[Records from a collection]
========================================================================
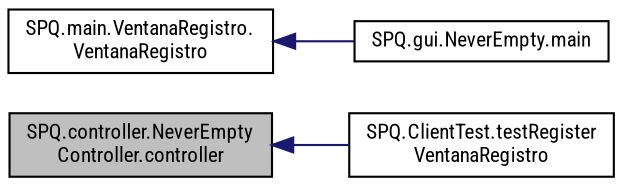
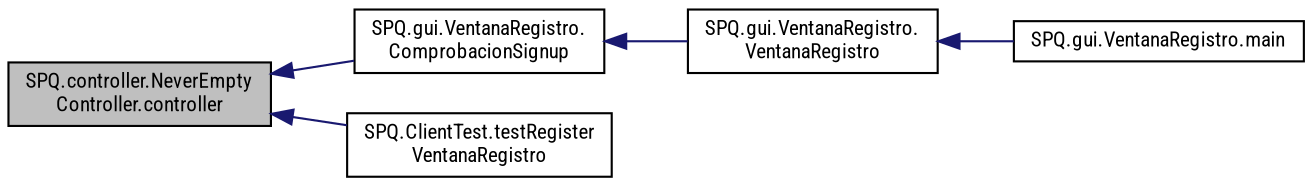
  digraph {
    fontname="Roboto Condensed"
    rankdir=LR
    node [color=black fillcolor=white fontname="Roboto Condensed" fontsize=10 shape=record style=filled]
    edge [color=midnightblue dir=back fontname="Roboto Condensed" fontsize=10 labelfontname=Helvetica labelfontsize=10 style=solid]
    n1 [fillcolor=grey75 fontcolor=black height=0.2 label="SPQ.controller.NeverEmpty\lController.controller" width=0.4]
+   n2 [height=0.2 label="SPQ.gui.VentanaRegistro.\lComprobacionSignup" width=0.4]
    n3 [height=0.2 label="SPQ.ClientTest.testRegister\lVentanaRegistro" width=0.4]
-   n4 [height=0.2 label="SPQ.main.VentanaRegistro.\lVentanaRegistro" width=0.4]
-   n5 [height=0.2 label="SPQ.gui.NeverEmpty.main" width=0.4]
+   n4 [height=0.2 label="SPQ.gui.VentanaRegistro.\lVentanaRegistro" width=0.4]
+   n5 [height=0.2 label="SPQ.gui.VentanaRegistro.main" width=0.4]
+   n1 -> n2
    n1 -> n3
+   n2 -> n4
    n4 -> n5
  }
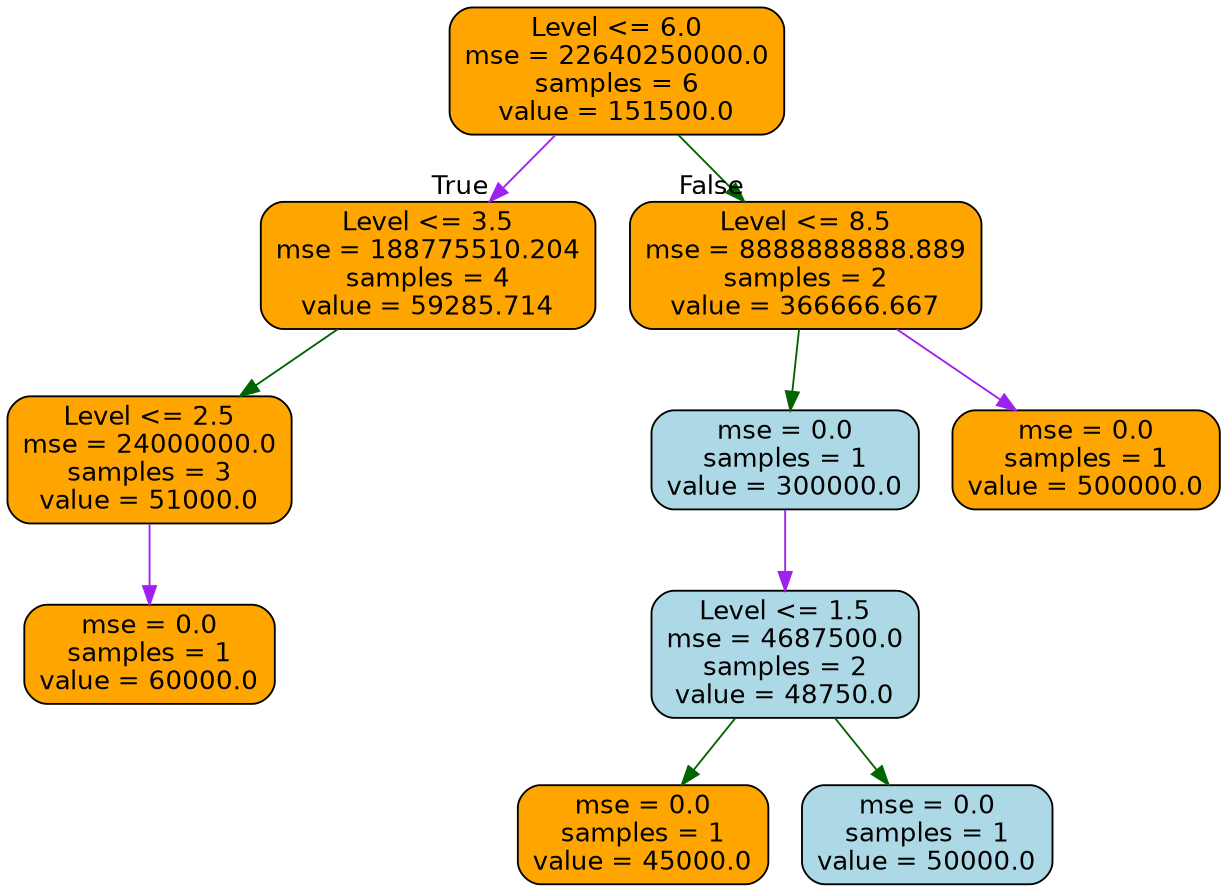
========================================================================
**What is required**.
Return each line above that includes the string "style".

**Final result**.
    node [color=black fillcolor=white fontname="Roboto Condensed" fontsize=10 shape=record style=filled]
    edge [color=midnightblue dir=back fontname="Roboto Condensed" fontsize=10 labelfontname=Helvetica labelfontsize=10 style=solid]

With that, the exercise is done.